** Records to use follows **

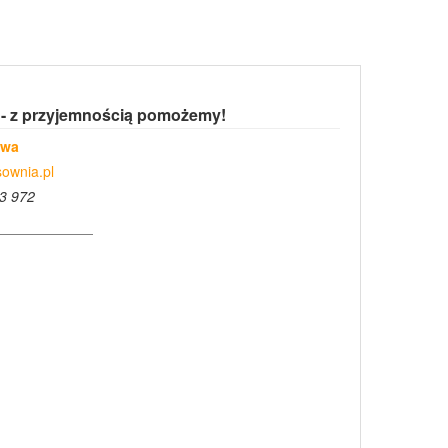
 - z przyjemnością pomożemy!
owa
ownia.pl
3 972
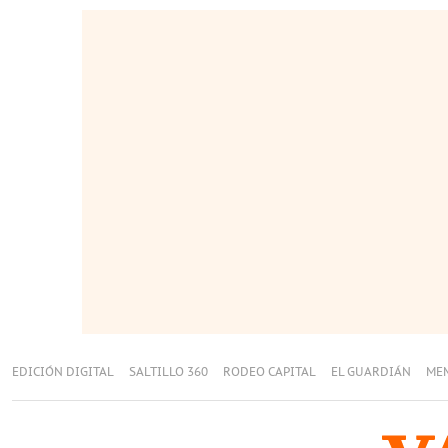
EDICIÓN DIGITAL
SALTILLO 360
RODEO CAPITAL
EL GUARDIÁN
ME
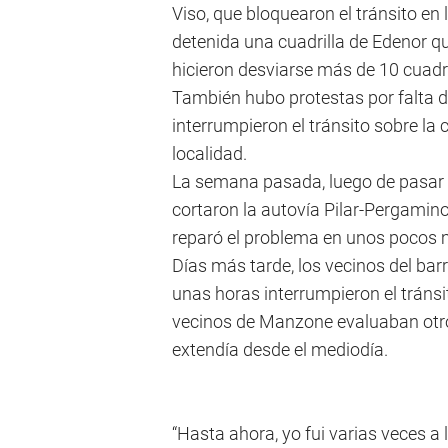
Viso, que bloquearon el tránsito en 
detenida una cuadrilla de Edenor que
hicieron desviarse más de 10 cuadr
También hubo protestas por falta de 
interrumpieron el tránsito sobre la 
localidad.
La semana pasada, luego de pasar 26
cortaron la autovía Pilar-Pergamino
reparó el problema en unos pocos 
Días más tarde, los vecinos del bar
unas horas interrumpieron el tránsi
vecinos de Manzone evaluaban otro
extendía desde el mediodía.
“Hasta ahora, yo fui varias veces a 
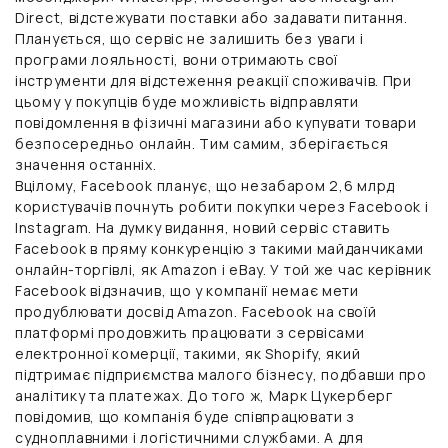
Direct, відстежувати поставки або задавати питання.
Планується, що сервіс не залишить без уваги і
програми лояльності, вони отримають свої
інструменти для відстеження реакції споживачів. При
цьому у покупців буде можливість відправляти
повідомлення в фізичні магазини або купувати товари
безпосередньо онлайн. Тим самим, зберігається
значення останніх.
Вцілому, Facebook планує, що незабаром 2,6 млрд
користувачів почнуть робити покупки через Facebook і
Instagram. На думку видання, новий сервіс ставить
Facebook в пряму конкуренцію з такими майданчиками
онлайн-торгівлі, як Amazon і eBay. У той же час керівник
Facebook відзначив, що у компанії немає мети
продублювати досвід Amazon. Facebook на своїй
платформі продовжить працювати з сервісами
електронної комерції, такими, як Shopify, який
підтримає підприємства малого бізнесу, подбавши про
аналітику та платежах. До того ж, Марк Цукерберг
повідомив, що компанія буде співпрацювати з
судноплавними і логістичними службами. А для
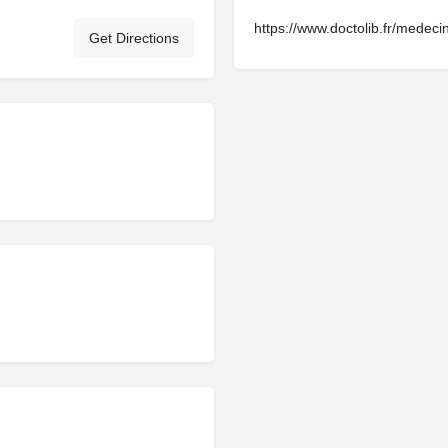
https://www.doctolib.fr/medecin
Get Directions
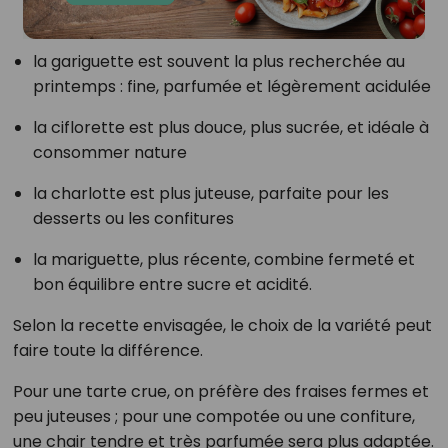
la gariguette est souvent la plus recherchée au
printemps : fine, parfumée et légèrement acidulée
la ciflorette est plus douce, plus sucrée, et idéale à
consommer nature
la charlotte est plus juteuse, parfaite pour les
desserts ou les confitures
la mariguette, plus récente, combine fermeté et
bon équilibre entre sucre et acidité.
Selon la recette envisagée, le choix de la variété peut
faire toute la différence.
Pour une tarte crue, on préfère des fraises fermes et
peu juteuses ; pour une compotée ou une confiture,
une chair tendre et très parfumée sera plus adaptée.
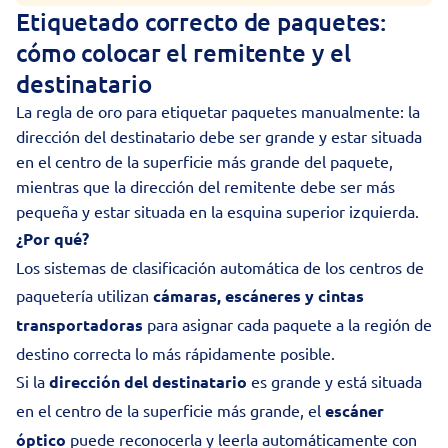
Etiquetado correcto de paquetes:
cómo colocar el remitente y el
destinatario
La regla de oro para etiquetar paquetes manualmente: la
dirección del destinatario debe ser grande y estar situada
en el centro de la superficie más grande del paquete,
mientras que la dirección del remitente debe ser más
pequeña y estar situada en la esquina superior izquierda.
¿Por qué?
Los sistemas de clasificación automática de los centros de
paquetería utilizan
cámaras, escáneres y cintas
transportadoras
para asignar cada paquete a la región de
destino correcta lo más rápidamente posible.
Si la
dirección del destinatario
es grande y está situada
en el centro de la superficie más grande, el
escáner
óptico
puede reconocerla y leerla automáticamente con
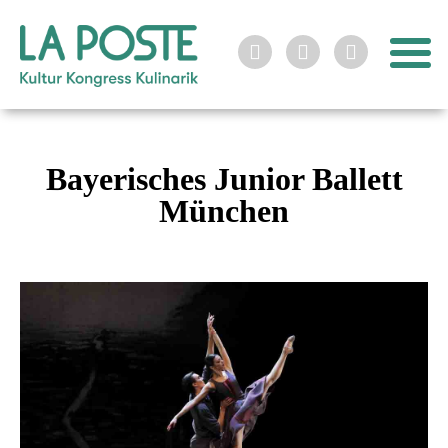



Bayerisches Junior Ballett
München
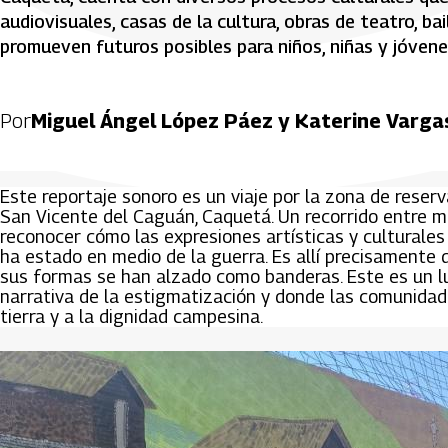
audiovisuales, casas de la cultura, obras de teatro, ba
promueven futuros posibles para niños, niñas y jóven
Por
Miguel Ángel López Páez y Katerine Varga
Este reportaje sonoro es un viaje por la zona de reserv
San Vicente del Caguán, Caquetá. Un recorrido entre m
reconocer cómo las expresiones artísticas y culturales
ha estado en medio de la guerra. Es allí precisamente 
sus formas se han alzado como banderas. Este es un lu
narrativa de la estigmatización y donde las comunidade
tierra y a la dignidad campesina.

** End of Records to use **

[Task details]: The result is a copy of every line above where the word "destinatario" shows up.

[Exercise answer]:
destinatario
dirección del destinatario debe ser grande y estar situada
dirección del destinatario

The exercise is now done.